▶ TASK TO COMPLETE: Each line of the data has to be retyped exactly as it is.

*** INPUT FOR THIS TASK ***

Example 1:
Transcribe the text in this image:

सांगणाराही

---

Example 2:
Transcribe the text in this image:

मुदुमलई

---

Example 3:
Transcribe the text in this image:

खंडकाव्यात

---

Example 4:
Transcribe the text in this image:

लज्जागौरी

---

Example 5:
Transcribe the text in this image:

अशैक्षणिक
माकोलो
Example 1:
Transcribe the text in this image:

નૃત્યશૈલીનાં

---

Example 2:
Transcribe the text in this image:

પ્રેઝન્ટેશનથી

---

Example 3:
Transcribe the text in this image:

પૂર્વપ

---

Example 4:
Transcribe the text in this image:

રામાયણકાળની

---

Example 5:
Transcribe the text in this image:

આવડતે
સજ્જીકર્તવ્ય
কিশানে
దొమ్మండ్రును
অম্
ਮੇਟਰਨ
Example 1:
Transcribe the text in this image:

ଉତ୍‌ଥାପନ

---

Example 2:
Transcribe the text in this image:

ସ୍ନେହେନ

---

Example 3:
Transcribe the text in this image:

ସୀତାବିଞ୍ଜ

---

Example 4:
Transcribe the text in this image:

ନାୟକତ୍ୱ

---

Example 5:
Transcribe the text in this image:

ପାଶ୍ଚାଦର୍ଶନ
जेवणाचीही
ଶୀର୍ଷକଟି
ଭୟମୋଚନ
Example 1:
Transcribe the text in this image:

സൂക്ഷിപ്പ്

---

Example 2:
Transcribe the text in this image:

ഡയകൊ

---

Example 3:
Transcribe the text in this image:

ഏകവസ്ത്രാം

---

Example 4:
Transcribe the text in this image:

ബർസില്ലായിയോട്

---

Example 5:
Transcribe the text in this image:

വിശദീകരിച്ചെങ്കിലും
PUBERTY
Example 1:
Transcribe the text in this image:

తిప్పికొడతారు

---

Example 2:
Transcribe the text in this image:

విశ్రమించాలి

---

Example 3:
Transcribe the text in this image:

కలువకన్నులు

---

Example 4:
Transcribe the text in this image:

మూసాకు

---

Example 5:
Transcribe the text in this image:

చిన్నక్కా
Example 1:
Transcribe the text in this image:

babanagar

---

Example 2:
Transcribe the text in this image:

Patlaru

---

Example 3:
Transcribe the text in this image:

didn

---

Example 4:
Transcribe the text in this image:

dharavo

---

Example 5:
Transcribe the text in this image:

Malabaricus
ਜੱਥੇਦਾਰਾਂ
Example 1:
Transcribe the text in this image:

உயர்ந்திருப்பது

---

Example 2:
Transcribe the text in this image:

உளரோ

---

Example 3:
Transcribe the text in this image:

*** End of INPUT FOR THIS TASK ***

▶ WRITTEN RESPONSE:
Example 1:
Transcribe the text in this image:

सांगणाराही

---

Example 2:
Transcribe the text in this image:

मुदुमलई

---

Example 3:
Transcribe the text in this image:

खंडकाव्यात

---

Example 4:
Transcribe the text in this image:

लज्जागौरी

---

Example 5:
Transcribe the text in this image:

अशैक्षणिक
माकोलो
Example 1:
Transcribe the text in this image:

નૃત્યશૈલીનાં

---

Example 2:
Transcribe the text in this image:

પ્રેઝન્ટેશનથી

---

Example 3:
Transcribe the text in this image:

પૂર્વપ

---

Example 4:
Transcribe the text in this image:

રામાયણકાળની

---

Example 5:
Transcribe the text in this image:

આવડતે
સજ્જીકર્તવ્ય
কিশানে
దొమ్మండ్రును
অম্
ਮੇਟਰਨ
Example 1:
Transcribe the text in this image:

ଉତ୍‌ଥାପନ

---

Example 2:
Transcribe the text in this image:

ସ୍ନେହେନ

---

Example 3:
Transcribe the text in this image:

ସୀତାବିଞ୍ଜ

---

Example 4:
Transcribe the text in this image:

ନାୟକତ୍ୱ

---

Example 5:
Transcribe the text in this image:

ପାଶ୍ଚାଦର୍ଶନ
जेवणाचीही
ଶୀର୍ଷକଟି
ଭୟମୋଚନ
Example 1:
Transcribe the text in this image:

സൂക്ഷിപ്പ്

---

Example 2:
Transcribe the text in this image:

ഡയകൊ

---

Example 3:
Transcribe the text in this image:

ഏകവസ്ത്രാം

---

Example 4:
Transcribe the text in this image:

ബർസില്ലായിയോട്

---

Example 5:
Transcribe the text in this image:

വിശദീകരിച്ചെങ്കിലും
PUBERTY
Example 1:
Transcribe the text in this image:

తిప్పికొడతారు

---

Example 2:
Transcribe the text in this image:

విశ్రమించాలి

---

Example 3:
Transcribe the text in this image:

కలువకన్నులు

---

Example 4:
Transcribe the text in this image:

మూసాకు

---

Example 5:
Transcribe the text in this image:

చిన్నక్కా
Example 1:
Transcribe the text in this image:

babanagar

---

Example 2:
Transcribe the text in this image:

Patlaru

---

Example 3:
Transcribe the text in this image:

didn

---

Example 4:
Transcribe the text in this image:

dharavo

---

Example 5:
Transcribe the text in this image:

Malabaricus
ਜੱਥੇਦਾਰਾਂ
Example 1:
Transcribe the text in this image:

உயர்ந்திருப்பது

---

Example 2:
Transcribe the text in this image:

உளரோ

---

Example 3:
Transcribe the text in this image:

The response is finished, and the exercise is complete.